→ TASK ITEM
In the text on director elections, what possible loss under the NYSE's proposed rule changes is creating further boardroom angst?

***** PAGE TEXT

Director elections are no longer a sure thing for management
As the proxy season pendulum swings in favor of majority voting, shareholder activism and access, memories of landslide director elections are fading fast. The possible loss, under the NYSE’s proposed rule changes, of the broker discretionary vote is creating further boardroom angst. Corporate secretaries are also worrying about achieving quorum and getting their directors elected.
Growing concerns about traditional voting practices and new anxieties about potential shareholder ‘over-voting,’ and ‘empty voting’ are causing sleepless nights. Couple that with visions of nefarious, undisclosed investors ‘morphing’ into corporate equities just to gain voting rights, as some describe it, and you may have a proxy nightmare on your hands. While some are questioning proxy voting traditions, others are pointing to share borrowing and derivative trading as potential sources of voting problems.

**********
***** MATERIAL PROVIDED

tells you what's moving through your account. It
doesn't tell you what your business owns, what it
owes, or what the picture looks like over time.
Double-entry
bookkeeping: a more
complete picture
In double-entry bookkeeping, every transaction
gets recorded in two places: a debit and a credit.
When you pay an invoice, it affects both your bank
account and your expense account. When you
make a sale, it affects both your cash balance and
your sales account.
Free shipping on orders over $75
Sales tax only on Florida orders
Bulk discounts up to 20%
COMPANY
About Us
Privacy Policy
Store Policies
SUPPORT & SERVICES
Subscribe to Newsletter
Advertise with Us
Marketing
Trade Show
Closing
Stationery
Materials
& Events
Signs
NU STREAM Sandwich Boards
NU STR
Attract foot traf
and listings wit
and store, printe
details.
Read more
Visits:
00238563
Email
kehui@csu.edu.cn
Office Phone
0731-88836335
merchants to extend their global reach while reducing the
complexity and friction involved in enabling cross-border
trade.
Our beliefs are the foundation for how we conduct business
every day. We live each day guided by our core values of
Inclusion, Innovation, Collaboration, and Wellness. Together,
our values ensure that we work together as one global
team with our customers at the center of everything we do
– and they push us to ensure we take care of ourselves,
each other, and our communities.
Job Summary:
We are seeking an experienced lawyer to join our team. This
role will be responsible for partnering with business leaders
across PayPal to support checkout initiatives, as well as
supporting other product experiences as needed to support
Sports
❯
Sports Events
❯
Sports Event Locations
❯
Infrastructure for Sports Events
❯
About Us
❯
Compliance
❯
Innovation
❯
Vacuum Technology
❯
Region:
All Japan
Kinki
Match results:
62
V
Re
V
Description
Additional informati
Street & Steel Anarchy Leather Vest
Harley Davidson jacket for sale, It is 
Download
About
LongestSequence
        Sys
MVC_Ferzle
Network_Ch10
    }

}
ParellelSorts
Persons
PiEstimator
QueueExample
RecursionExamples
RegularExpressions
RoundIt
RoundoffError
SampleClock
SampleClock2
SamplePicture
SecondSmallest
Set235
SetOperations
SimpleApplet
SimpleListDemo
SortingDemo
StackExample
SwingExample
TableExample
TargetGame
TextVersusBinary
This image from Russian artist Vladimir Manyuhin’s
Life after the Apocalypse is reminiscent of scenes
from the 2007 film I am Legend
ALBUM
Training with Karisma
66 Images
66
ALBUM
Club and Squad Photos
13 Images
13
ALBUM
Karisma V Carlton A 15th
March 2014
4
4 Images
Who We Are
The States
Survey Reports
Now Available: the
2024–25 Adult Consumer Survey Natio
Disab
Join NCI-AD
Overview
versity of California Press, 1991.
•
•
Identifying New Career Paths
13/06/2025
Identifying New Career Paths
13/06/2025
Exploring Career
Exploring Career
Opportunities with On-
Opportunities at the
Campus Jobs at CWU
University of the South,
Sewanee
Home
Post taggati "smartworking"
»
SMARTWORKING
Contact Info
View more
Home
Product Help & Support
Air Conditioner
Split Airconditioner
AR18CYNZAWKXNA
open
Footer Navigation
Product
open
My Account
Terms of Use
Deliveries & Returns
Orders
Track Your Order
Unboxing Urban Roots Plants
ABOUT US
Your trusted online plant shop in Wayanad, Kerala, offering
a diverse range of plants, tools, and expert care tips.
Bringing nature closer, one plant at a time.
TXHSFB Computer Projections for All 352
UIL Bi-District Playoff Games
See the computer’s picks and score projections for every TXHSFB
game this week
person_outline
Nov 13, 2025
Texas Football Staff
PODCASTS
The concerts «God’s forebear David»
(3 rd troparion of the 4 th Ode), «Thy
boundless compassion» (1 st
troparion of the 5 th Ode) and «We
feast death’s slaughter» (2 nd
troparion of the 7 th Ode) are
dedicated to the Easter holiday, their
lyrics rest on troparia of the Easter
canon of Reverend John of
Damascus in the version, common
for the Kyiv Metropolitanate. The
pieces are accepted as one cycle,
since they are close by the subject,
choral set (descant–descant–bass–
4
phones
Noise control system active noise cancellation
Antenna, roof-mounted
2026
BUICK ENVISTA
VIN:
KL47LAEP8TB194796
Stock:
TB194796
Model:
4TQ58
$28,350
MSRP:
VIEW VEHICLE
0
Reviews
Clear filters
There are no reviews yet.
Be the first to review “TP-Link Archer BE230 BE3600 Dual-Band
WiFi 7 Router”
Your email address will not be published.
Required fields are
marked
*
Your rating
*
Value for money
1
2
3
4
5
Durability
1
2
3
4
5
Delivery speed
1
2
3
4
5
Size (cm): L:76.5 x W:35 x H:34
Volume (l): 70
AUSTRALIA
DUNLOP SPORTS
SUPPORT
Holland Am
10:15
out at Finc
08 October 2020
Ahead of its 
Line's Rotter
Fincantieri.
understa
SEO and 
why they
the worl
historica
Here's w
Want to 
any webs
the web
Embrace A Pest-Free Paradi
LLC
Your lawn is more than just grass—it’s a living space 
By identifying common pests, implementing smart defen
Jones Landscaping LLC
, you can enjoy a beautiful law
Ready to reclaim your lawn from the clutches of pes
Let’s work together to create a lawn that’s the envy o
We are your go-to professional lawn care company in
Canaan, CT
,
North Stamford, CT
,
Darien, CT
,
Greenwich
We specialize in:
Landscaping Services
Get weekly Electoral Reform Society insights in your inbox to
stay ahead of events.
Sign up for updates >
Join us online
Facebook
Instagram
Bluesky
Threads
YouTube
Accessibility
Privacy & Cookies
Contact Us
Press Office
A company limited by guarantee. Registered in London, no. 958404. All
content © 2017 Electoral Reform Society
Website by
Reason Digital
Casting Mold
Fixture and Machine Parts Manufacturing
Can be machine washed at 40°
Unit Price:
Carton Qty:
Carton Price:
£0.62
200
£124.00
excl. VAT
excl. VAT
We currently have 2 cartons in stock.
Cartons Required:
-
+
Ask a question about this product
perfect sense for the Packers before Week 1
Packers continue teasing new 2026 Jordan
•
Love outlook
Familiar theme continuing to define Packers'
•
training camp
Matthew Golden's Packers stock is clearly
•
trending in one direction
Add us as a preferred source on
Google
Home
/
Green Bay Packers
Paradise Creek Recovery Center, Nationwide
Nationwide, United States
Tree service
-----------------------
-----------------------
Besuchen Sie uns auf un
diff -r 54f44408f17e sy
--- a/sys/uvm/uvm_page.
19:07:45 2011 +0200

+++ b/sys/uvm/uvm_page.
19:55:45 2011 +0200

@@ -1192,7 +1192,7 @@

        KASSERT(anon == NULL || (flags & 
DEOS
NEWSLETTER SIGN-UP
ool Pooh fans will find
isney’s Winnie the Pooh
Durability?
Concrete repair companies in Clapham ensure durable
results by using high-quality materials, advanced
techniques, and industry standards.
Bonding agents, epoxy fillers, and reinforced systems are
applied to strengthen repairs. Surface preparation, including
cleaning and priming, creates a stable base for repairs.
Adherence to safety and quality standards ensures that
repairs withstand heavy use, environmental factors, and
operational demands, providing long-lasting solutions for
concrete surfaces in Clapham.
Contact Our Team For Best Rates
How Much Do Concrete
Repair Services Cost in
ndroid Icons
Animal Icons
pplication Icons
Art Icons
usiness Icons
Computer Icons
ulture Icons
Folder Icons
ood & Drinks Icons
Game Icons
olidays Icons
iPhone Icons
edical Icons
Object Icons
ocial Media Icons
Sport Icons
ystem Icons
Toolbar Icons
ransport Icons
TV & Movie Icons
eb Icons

**********

→ THE COMPLETED TASK
The loss of the broker discretionary vote.